London open: Resources stocks lift FTSE after Trump knocks Fed
London stocks unexpectedly tiptoed higher in early trade on Friday, ignoring a downbeat Wall Street finish overnight and a recuperating pound as comments from President Trump weighed on the dollar.
The FTSE 100 index climbed 0.2% to 7,702.52, having being called lower by City traders ahead of the open. Sterling recovered a little overnight from its battering at the hands of Parliament and the dollar, climbing back above $1.3, though losing 0.1% more to the euro at 1.1167, around its lowest levels against the single currency since March.
Breaking with tradition, Donald Trump again attacked the European Union and China over their currency weakness and said he is “not thrilled” about the potential results of the Federal Reserve hiking of interest rates. “Because we go up and every time you go up they want to raise rates again… I am not happy about it. But at the same time I’m letting them do what they feel is best.”
With President Trump long having made it clear that he wants a weaker dollar, market analyst Neil Wilson at Markets.com said the comments had the dollar on the back foot.
“The comments in the interview may well worry Fed watchers and policymakers given the implicit meddling in their affairs. It may be that someone has just explained yield curve inversion and recession risk to him, but really you cannot help feel this is less about criticising the Federal Reserve for monetary policy decisions and more about attempting to cool the dollar’s ascent. In Jay Powell, his pick, is in the Fed chair and the pace of tightening has been no quicker than markets have been broadly anticipating this year.”

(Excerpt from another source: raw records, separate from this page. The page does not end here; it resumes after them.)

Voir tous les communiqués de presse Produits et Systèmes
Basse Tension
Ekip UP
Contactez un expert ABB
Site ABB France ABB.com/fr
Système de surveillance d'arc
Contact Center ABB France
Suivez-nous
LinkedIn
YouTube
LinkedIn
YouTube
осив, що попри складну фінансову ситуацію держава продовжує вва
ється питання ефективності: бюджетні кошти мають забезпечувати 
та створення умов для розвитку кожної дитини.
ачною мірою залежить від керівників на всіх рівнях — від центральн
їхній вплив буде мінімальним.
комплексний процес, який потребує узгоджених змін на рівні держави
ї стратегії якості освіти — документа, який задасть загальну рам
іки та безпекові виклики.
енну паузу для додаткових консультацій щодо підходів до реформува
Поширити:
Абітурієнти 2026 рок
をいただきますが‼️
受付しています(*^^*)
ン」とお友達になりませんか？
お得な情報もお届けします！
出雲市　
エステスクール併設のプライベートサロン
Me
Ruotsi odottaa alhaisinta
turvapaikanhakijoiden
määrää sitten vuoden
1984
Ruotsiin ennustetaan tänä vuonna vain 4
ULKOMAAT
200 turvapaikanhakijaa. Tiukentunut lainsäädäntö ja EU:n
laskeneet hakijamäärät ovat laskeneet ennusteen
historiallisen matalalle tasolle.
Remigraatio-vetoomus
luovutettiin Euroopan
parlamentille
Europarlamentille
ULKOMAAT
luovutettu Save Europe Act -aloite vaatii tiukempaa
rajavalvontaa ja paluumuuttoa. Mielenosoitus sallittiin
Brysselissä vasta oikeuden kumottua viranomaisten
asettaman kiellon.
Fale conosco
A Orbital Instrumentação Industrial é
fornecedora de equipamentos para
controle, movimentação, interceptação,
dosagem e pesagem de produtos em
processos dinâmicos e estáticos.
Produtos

Elsewhere, Mike van Dulken at Accendo Markets said higher commodity prices, notably oil and copper rebounding from week’s lows, could offset this to help heavyweight resources stocks. “Note, however, shares in both Rio Tinto and BHP Billiton offside in Australia overnight on the back of China concerns.”
The prospect of further trade skirmishes between the US and Europe and China is keeping a lid on markets.
Later in the day we will have public sector borrowing numbers at 0930 BST that are expected to a modest increase to £3.6bn for June from £3.4bn in May.
Looking a bit further ahead, this weekend’s will see a G20 finance ministers meeting in Buenos Aires, where US Treasury Secretary Steve Mnuchin will be able to respond to questions on US trade policy. Currently there are no bi-lateral meetings planned with Chinese officials to move things forward on trade.
In company news, oil companies, including BP and Royal Dutch Shell, breathed another sigh of relief after a federal judge dismissed a New York City lawsuit against the companies for their role in contributing to climate changes. As with similar rulings in San Francisco and Oakland last month, the district court judged that problems associated with climate change should be tackled by Congress. The price of oil was was also rebounding, with Brent Crude up 0.8% to $73.15.
Sirius Minerals has signed a couple more supply agreements in China for its POLY4 fertilizer that it expects to produce once its North Yorkshie mine is up and running. The pricing was in-line with other contracts and the aggregate sales volume now stands at 5.7Mtpa as the company targets 6-7Mtpa to support its planned debt financing process.
EasyJet flew a little higher is still interested in Italy’s Alitalia after Italy’s transport minister said the airline will remain the national flag carrier but needed an operational partner, according to a report in the Corriere della Sera.
HomeServe was a little higher as the emergency home repairs group said trading has been as expected during its traditionally quieter first quarter. The FTSE 250 group reiterated that it saw good prospects for growth in the year ahead, with attractive opportunities in all its geographies.
Unilever shares were upbeat as it confirmed the successful completion of the first half of its €6bn share buyback programme and said it would start the second on Friday, as it returns value to shareholders following the disposal of its Spreads business.
On the downside, insurer Beazley tumbled after reporting lower first-half profits as it paid out more for claims and investment returns declined but top-line growth was strong as rates firmed.
Experian dipped after the Competition & Markets Authority gave the company a week to propose measures to ensure its takeover of ClearScore does not harm consumers or face a full competition inquiry. The CMA said the companies were the leaders in credit checking services and each other’s main competitor.
Premier Oil was lower after analysts at Investec downgraded its rating to ‘hold’ with a target price of 130p, while Nostrum Oil & Gas was up 5% after Panmure Gordon raised its recommendation to ‘buy’.